Monday, January 12, 2004

Top Shiite cleric Sistani continues to demand elections: "Iraq's most revered Shi'ite leader insisted Sunday that democratic elections must he held within months... Officials from the U.S.-appointed Governing Council went to the Shi'ite Muslim city of Najaf Sunday to meet Ayatollah Ali al-Sistani and try to persuade him to back the U.S. plan... Sistani wants the transitional assembly to be directly elected, and is not backing down from his stance."

"The ideal mechanism for this is elections which a number of experts confirm can be held within coming months with an acceptable degree of credibility and transparency," Sistani's office quoted him as telling the Governing Council delegation. "If the transitional assembly is formed by a mechanism that doesn't have the necessary legitimacy then it wouldn't be possible for the government to perform a useful function...New problems will arise as a result of this that will only worsen the tensions in the political and security situation."

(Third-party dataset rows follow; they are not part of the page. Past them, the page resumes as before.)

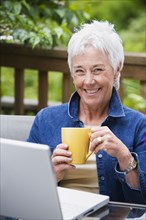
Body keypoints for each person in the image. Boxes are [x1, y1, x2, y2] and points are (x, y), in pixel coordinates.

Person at [27, 20, 146, 204]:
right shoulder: (45, 120)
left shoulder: (138, 125)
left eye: (97, 70)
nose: (89, 81)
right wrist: (51, 175)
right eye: (80, 71)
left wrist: (124, 157)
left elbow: (142, 201)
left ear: (117, 69)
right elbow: (22, 191)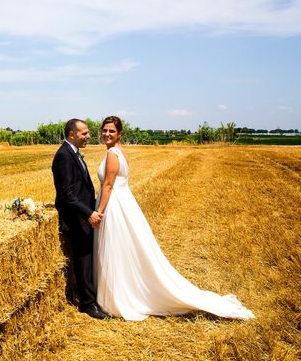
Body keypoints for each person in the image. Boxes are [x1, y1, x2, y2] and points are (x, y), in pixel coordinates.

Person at [93, 115, 255, 321]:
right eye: (105, 130)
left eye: (111, 131)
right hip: (124, 203)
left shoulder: (113, 154)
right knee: (125, 249)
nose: (107, 134)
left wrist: (99, 211)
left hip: (115, 206)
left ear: (119, 134)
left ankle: (118, 298)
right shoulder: (119, 151)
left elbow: (108, 185)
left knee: (116, 249)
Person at [52, 118, 109, 320]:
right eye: (84, 133)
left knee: (87, 257)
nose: (88, 136)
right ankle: (87, 304)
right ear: (71, 135)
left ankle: (91, 297)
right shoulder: (63, 156)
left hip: (83, 215)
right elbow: (67, 194)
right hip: (76, 219)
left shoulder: (73, 153)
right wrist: (89, 213)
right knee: (83, 260)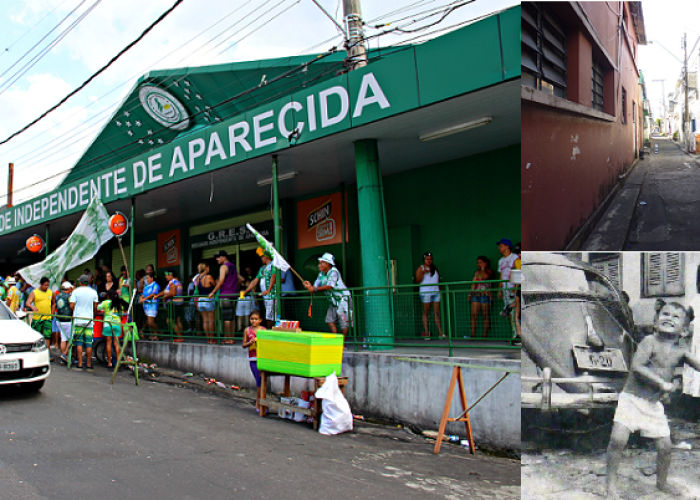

If the insurgency continues the US may be forced to accept the demands for democracy and autonomy being made by the Shiites and the Kurds. This may be the best possible chance of Iraq actually achieving democracy and decentralisation. But the tensions arises at the point that insofar as the Iraqis regain independence and democracy, the main US objectives, US military bases and control of the oil industry and economy, are placed at risk.